Work request: Copy out the full listing exactly, omitting any picture it contains.

### Data provided

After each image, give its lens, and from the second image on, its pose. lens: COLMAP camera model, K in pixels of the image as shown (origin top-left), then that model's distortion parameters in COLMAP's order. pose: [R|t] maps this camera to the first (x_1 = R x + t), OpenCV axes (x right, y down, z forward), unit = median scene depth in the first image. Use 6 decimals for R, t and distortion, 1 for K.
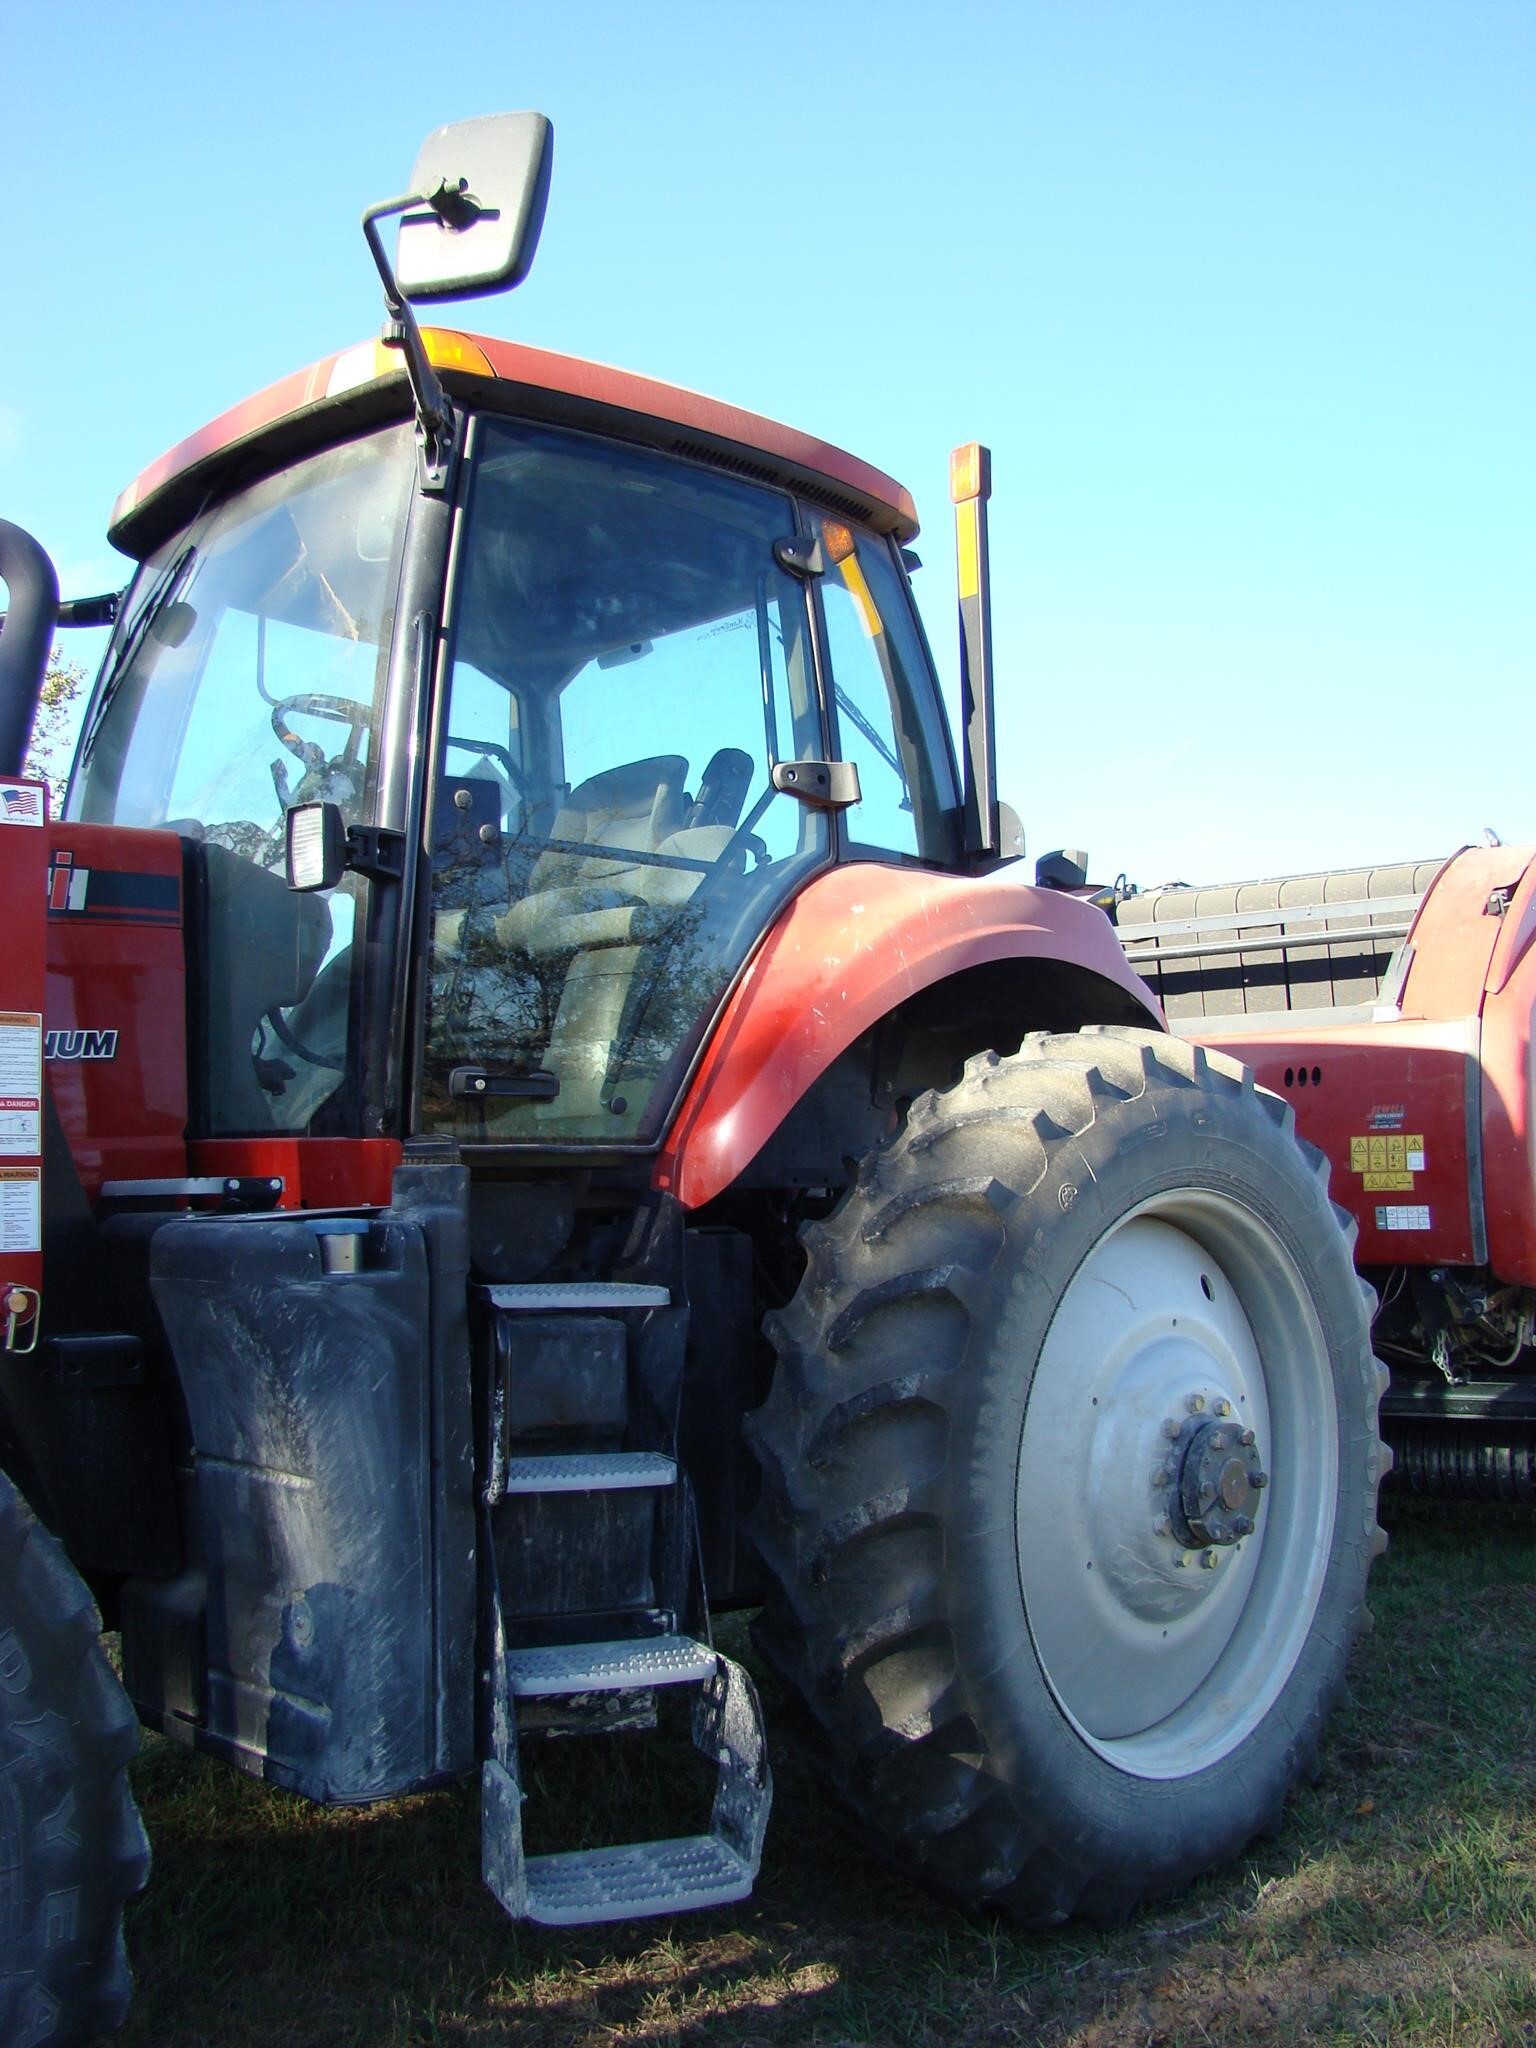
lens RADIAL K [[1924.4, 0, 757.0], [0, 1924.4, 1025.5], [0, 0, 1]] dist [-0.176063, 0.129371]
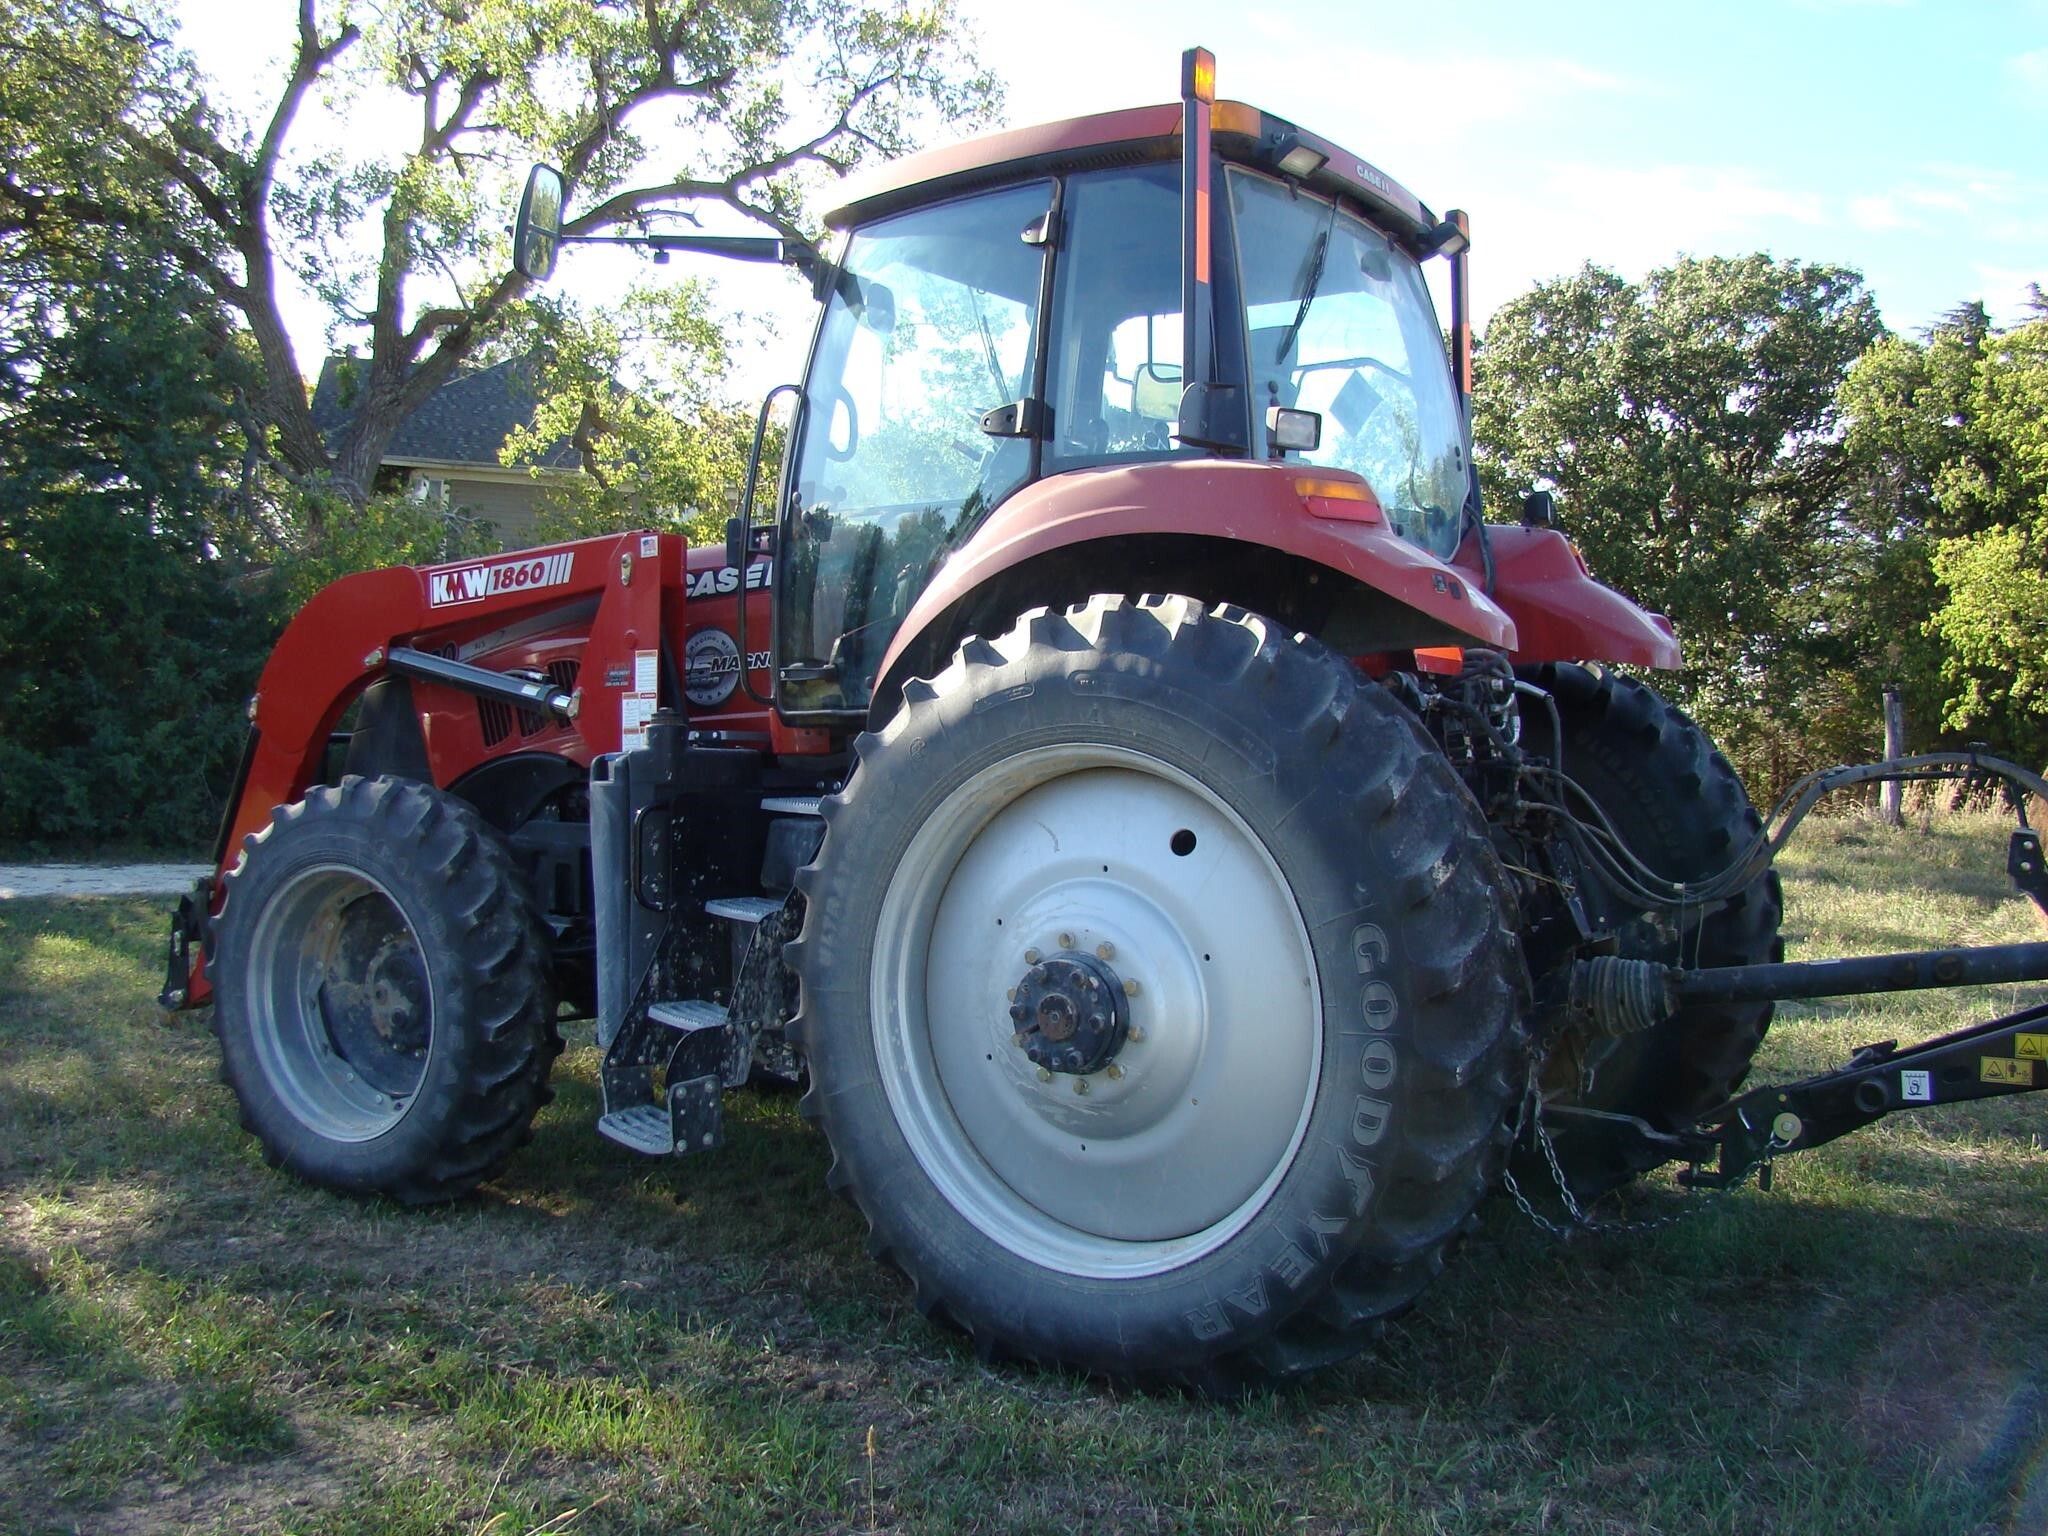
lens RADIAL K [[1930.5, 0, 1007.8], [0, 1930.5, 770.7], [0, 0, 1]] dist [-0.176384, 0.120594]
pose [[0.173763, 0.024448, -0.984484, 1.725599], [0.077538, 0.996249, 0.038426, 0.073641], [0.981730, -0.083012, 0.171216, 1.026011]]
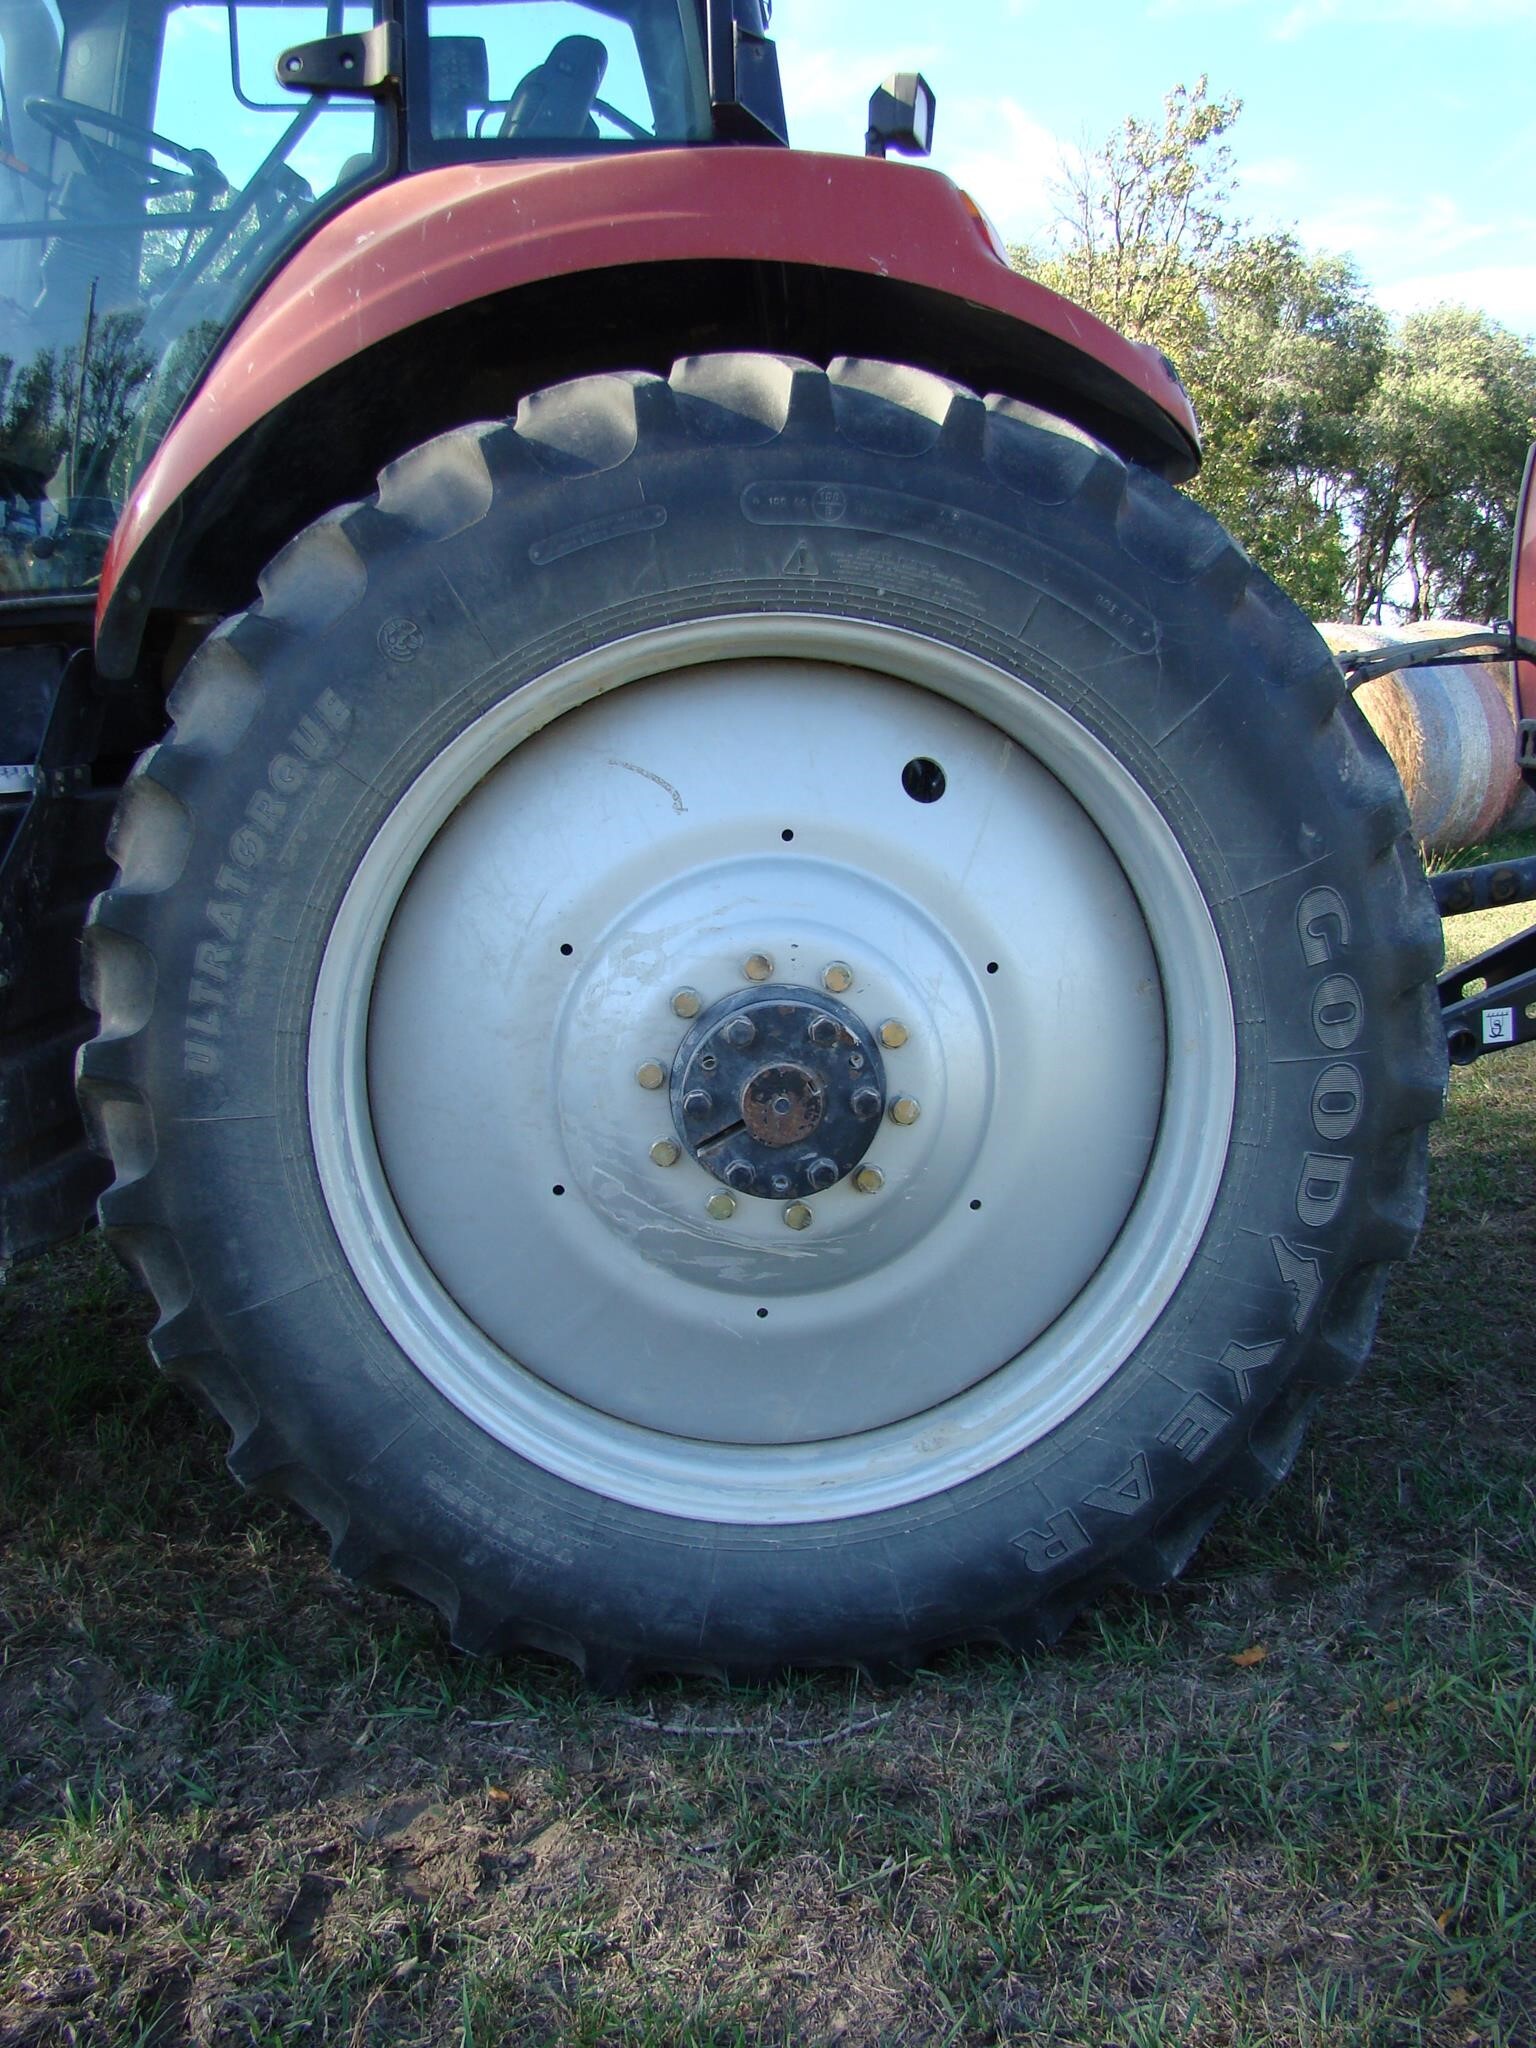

######

Result of this task:
After each image, give its lens, and from the second image on, its pose. lens: COLMAP camera model, K in pixels of the image as shown (origin top-left), then that model's distortion parameters in COLMAP's order. pose: [R|t] maps this camera to the first (x_1 = R x + t), OpenCV axes (x right, y down, z forward), unit = median scene depth in the first image. Use 6 decimals for R, t and distortion, 1 for K.
lens RADIAL K [[1924.4, 0, 757.0], [0, 1924.4, 1025.5], [0, 0, 1]] dist [-0.176063, 0.129371]
lens RADIAL K [[1930.5, 0, 1007.8], [0, 1930.5, 770.7], [0, 0, 1]] dist [-0.176384, 0.120594]
pose [[0.173763, 0.024448, -0.984484, 1.725599], [0.077538, 0.996249, 0.038426, 0.073641], [0.981730, -0.083012, 0.171216, 1.026011]]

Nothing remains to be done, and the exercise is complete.